The holiday season is officially upon us. Time to break out the eggnog and the mistletoe and kiss your sanity goodbye for the next month and a half, or at least for the week that your boyfriend’s (or girlfriend’s) parents, bless their hearts, are in town.
Whether it’s a neurotic mother-in-law who insists on cleaning the bathroom the minute she arrives at you and your partner’s shared apartment, or a father-in-law who still “isn’t sure” if he supports about same-sex marriage despite having a gay child, we all inherit at least one in-law who constantly tries our patience and, sometimes, our sanity.
Here are five tips for surviving this holiday season with those particular in-laws…
1. Stock up on a host of anti-anxiety remedies.
Before your in-laws arrive for their annual holiday visit, swing by Rosalie Apothecary in Mid-City or Esoterica Occult Goods in the French Quarter to pick up some kava kava (for anxiety), lavender and chamomile tea (for relaxation), and valerian root (for sleep). Practice your deep breathing and other meditative exercises at Swan River Yoga on Canal St. Stock up on great wine from Fouberg Wines on St. Claude Av. Call in a refill on your Ativan prescription. And remind yourself: You can do this. It’s only a week with the in-laws. It could be worse. It could be two weeks.
2. Put together an itinerary before they arrive.
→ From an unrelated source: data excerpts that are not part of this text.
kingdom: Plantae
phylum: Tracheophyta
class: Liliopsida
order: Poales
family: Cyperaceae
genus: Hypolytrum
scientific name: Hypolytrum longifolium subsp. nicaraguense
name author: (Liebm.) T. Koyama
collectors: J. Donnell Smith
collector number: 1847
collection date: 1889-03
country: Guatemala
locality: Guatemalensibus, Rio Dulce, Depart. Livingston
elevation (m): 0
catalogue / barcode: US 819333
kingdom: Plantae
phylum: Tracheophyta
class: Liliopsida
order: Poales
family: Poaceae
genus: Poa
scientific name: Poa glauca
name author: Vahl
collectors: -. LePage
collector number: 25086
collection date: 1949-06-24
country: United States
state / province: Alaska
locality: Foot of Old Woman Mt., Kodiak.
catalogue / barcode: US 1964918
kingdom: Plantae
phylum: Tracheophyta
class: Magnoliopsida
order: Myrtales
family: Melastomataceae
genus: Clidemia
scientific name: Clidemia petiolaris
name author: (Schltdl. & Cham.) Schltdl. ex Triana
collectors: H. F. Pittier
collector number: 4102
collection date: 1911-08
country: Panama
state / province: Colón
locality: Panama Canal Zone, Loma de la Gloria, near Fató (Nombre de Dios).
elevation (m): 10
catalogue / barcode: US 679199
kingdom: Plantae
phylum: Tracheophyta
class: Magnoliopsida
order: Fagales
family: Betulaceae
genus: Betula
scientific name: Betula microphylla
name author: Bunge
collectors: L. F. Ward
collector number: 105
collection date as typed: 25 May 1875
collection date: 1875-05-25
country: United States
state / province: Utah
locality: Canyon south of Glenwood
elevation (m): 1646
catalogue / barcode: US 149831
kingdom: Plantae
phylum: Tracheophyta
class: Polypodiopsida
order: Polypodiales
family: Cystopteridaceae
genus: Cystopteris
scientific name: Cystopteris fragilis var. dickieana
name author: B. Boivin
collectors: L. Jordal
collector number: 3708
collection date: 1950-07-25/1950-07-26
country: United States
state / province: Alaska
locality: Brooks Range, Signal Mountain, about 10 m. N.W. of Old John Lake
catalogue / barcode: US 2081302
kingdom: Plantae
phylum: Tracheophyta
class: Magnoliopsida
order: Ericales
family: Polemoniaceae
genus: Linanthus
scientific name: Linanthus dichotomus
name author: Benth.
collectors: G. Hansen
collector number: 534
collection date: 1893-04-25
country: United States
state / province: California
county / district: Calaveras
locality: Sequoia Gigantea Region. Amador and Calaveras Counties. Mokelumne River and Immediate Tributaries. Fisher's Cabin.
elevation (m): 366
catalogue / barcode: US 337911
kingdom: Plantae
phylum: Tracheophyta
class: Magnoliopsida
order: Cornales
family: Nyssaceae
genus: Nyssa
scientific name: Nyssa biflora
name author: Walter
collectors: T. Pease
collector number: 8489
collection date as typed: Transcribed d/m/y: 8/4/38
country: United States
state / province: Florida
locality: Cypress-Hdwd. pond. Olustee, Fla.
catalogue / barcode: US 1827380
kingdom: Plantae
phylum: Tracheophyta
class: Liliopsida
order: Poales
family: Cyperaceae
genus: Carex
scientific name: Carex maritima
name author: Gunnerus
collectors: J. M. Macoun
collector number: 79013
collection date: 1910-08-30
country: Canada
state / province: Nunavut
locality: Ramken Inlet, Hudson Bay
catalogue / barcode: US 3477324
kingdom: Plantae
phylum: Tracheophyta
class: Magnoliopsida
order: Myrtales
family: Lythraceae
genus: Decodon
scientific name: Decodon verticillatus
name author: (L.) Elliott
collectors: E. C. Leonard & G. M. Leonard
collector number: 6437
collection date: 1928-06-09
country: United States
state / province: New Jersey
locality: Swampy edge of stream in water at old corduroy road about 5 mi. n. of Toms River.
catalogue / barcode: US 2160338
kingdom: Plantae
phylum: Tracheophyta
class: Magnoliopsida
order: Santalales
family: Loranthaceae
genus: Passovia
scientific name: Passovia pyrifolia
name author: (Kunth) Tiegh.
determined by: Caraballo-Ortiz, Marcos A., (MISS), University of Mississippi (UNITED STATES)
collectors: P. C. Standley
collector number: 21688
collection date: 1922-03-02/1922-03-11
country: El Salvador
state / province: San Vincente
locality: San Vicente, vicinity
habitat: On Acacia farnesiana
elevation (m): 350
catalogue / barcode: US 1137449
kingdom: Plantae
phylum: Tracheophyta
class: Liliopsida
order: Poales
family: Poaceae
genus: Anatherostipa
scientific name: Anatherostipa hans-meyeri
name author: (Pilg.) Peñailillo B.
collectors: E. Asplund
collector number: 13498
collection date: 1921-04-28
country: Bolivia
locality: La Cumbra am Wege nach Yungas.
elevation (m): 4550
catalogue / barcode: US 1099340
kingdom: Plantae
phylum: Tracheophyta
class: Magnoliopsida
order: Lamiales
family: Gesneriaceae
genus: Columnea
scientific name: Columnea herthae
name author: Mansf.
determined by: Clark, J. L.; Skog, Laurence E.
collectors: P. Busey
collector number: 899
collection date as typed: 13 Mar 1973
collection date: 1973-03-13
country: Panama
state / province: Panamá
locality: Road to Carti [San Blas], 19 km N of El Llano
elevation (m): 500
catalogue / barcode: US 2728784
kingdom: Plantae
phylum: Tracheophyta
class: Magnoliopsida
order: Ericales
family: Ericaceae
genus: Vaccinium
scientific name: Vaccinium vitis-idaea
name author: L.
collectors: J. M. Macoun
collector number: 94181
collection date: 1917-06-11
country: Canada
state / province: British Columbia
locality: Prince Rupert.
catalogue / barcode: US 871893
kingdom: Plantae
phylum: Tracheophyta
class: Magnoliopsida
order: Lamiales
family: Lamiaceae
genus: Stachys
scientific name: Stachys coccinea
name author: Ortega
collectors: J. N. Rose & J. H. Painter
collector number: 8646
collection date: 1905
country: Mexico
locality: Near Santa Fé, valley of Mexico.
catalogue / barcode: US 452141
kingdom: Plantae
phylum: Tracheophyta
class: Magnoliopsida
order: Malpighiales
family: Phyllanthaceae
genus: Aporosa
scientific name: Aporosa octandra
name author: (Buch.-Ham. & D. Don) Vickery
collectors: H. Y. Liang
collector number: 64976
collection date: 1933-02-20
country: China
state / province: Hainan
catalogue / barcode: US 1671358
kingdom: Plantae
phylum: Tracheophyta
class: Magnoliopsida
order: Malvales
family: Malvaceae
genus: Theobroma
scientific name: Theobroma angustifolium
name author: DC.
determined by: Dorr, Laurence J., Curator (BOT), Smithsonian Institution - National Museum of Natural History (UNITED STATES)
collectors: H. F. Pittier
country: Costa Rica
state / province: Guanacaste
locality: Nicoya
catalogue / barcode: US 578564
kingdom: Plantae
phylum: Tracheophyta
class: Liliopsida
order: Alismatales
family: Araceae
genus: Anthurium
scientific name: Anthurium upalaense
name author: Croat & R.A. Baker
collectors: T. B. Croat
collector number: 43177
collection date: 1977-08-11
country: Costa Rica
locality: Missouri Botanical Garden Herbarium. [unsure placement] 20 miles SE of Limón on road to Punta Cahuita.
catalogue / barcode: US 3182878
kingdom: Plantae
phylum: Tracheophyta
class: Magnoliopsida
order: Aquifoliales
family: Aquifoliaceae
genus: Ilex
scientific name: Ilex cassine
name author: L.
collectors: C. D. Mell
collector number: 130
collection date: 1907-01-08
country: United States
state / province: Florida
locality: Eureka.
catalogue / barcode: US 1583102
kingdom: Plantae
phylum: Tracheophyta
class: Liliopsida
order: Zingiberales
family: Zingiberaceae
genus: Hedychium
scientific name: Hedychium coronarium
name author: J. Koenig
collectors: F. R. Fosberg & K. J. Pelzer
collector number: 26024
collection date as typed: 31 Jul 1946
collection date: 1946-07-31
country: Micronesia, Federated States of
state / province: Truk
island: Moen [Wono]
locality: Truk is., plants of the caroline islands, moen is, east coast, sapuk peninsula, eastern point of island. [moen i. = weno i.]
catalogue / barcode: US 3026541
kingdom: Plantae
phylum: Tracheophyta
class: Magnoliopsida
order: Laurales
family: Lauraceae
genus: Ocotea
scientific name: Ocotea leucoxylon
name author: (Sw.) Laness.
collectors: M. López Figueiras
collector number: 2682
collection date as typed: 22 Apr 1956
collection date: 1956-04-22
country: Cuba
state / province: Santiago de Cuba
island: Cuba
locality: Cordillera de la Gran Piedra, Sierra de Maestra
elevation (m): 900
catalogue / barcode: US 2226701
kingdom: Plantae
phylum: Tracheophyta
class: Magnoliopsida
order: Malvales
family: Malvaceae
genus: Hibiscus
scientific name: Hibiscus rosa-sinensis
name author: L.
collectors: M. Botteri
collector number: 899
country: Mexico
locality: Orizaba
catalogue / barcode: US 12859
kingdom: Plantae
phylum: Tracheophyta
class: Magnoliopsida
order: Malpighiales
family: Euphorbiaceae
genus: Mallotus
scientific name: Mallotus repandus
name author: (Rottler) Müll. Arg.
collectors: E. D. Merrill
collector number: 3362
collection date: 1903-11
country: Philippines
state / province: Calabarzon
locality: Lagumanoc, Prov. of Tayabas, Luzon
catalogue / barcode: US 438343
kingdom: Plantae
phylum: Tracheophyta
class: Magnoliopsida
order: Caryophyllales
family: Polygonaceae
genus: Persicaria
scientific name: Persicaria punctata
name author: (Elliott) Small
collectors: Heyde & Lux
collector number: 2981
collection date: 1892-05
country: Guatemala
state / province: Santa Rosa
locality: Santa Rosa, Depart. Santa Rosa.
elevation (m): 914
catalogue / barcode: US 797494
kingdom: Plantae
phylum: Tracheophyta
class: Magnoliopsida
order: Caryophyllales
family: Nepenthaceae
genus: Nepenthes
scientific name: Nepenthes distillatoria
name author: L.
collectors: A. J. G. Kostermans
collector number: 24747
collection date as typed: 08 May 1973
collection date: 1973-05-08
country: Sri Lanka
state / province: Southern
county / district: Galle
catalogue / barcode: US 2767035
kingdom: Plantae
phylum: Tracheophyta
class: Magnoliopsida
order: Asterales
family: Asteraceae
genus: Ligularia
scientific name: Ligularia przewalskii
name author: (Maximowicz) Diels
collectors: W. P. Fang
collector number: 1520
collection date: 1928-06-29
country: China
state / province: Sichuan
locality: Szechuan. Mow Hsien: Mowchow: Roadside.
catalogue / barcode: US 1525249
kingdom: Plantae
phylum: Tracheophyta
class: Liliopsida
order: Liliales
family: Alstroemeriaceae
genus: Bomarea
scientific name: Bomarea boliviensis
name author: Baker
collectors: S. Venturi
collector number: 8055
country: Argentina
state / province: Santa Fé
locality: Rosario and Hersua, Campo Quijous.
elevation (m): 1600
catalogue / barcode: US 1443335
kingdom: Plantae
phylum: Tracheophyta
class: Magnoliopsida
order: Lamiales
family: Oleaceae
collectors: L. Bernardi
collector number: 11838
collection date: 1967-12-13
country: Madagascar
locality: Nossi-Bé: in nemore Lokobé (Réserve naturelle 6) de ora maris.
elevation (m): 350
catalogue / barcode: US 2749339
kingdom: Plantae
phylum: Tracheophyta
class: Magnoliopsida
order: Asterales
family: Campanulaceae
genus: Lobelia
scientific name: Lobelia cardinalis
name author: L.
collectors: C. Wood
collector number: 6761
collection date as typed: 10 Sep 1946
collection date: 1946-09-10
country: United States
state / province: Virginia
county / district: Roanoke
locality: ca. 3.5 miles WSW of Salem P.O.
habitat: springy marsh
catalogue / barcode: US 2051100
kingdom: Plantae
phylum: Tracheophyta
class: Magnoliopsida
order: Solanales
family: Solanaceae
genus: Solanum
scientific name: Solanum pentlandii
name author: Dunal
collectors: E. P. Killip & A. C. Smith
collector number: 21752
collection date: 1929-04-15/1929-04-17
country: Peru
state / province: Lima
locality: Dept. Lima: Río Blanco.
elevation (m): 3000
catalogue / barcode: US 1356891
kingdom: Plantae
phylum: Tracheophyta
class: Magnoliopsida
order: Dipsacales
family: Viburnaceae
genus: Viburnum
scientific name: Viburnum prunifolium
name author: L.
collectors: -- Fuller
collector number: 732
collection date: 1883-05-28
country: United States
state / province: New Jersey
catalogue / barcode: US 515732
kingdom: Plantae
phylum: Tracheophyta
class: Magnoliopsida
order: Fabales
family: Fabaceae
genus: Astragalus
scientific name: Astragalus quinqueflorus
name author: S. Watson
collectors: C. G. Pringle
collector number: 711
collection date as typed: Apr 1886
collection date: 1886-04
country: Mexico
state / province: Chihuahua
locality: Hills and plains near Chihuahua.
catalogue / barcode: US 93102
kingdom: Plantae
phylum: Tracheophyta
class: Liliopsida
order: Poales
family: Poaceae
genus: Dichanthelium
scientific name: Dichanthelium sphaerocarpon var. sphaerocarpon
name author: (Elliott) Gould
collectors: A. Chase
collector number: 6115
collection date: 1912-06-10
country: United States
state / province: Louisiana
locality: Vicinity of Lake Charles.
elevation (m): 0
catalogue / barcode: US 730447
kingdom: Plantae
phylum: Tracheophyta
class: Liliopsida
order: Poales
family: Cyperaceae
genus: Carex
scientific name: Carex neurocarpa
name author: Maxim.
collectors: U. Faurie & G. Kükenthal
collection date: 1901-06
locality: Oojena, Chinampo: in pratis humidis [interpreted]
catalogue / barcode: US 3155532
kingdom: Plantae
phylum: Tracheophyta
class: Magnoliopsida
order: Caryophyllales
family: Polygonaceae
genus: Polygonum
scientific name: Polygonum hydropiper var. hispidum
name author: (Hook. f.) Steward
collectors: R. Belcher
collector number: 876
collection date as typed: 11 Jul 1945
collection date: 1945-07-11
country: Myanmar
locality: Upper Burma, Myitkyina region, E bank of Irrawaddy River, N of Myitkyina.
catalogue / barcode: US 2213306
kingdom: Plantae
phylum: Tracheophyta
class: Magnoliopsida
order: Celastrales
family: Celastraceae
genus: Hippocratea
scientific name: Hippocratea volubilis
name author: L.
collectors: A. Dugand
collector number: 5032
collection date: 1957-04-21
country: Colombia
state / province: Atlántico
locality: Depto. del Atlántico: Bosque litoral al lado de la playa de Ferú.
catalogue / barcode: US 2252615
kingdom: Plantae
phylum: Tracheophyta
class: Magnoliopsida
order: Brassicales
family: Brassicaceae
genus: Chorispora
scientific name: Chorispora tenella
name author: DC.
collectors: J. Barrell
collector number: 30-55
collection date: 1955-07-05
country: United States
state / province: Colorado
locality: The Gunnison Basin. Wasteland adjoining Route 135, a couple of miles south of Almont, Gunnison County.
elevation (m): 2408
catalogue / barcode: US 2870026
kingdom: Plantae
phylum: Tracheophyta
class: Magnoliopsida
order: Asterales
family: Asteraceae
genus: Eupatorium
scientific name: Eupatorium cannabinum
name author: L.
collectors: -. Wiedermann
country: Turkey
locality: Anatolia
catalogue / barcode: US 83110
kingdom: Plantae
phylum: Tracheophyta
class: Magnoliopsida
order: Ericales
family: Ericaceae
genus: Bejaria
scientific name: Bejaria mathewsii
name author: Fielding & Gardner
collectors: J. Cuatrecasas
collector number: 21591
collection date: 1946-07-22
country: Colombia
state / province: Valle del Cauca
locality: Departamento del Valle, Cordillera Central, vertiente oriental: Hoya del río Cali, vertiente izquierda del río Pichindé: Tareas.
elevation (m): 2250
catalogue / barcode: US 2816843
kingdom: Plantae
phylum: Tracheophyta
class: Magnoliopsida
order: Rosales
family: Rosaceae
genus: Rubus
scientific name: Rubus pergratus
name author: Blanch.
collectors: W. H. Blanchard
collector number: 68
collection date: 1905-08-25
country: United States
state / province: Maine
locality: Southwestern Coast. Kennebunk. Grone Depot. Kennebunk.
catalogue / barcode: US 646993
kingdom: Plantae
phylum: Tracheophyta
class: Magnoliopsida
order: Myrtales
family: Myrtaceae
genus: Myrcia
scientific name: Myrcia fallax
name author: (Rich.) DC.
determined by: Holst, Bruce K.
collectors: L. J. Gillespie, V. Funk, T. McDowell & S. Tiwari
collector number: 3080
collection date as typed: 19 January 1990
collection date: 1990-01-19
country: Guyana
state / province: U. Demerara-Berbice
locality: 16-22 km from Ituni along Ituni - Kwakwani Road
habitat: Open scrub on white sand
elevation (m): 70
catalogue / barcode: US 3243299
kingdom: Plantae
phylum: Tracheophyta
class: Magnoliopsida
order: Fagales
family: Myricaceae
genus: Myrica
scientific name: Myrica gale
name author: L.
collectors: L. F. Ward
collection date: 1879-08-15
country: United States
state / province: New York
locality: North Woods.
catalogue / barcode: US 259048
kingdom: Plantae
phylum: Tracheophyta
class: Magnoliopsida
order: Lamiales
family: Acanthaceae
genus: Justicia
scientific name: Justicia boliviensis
There’s nothing more distressing than being stuck with a houseful of guests and having nothing to do, or being pressured to think of something at the last minute. A week is a long time to fill. Do yourself a favor and put together an agenda in advance for the next 168 hours. Luckily, New Orleans has no shortage of great things to do, which leads us to Tip #3…
3. Plan activities that will physically and/or mentally exhaust them.
There’s nothing like a group dance class at Dancing Grounds in the Bywater or a biking tour of the city provided by Bike NOLA in the French Quarter to tire out your in-laws. Other outings that will surely wear them down are an afternoon at The National World War II Museum followed by a trip to the Ogden Museum of Southern Art, paddle boating in City Park, or wine tasting at The Tasting Room in Uptown. Afterwards, they’ll be too exhausted to do anything other than sleep, leaving you free to relax without listening to your mother-in-law ask for the zillionth time about when the two of you are going to adopt a baby.
4. When all else fails, drink!
Normally, drinking by oneself would be considered troublesome. Except on day five of a seven day sojourn with the in-laws.Tell your boyfriend you’re going for a walk then hit the Fruit Loop to drown away your frustrations. Cafe Lafitte in Exile and Good Friends Bar are both open 24-7 and 700 Club has all-day Happy Hour on Tuesdays. You have options, folks.
5. Plan a post-holiday vacation.
This can be anything from a weekend getaway to Natchez, a volcanic stone massage at The Woodhouse Day Spa on Canal St, or a haircut and a shave at Aidan Gill for Men on Magazine St. Not only will it allow you a chance to recoup after a hectic holiday season, but it will give you something to look forward to once the eggnog has curdled, the mistletoe has wilted, and the in-laws have finally – finally! – boarded their flight home.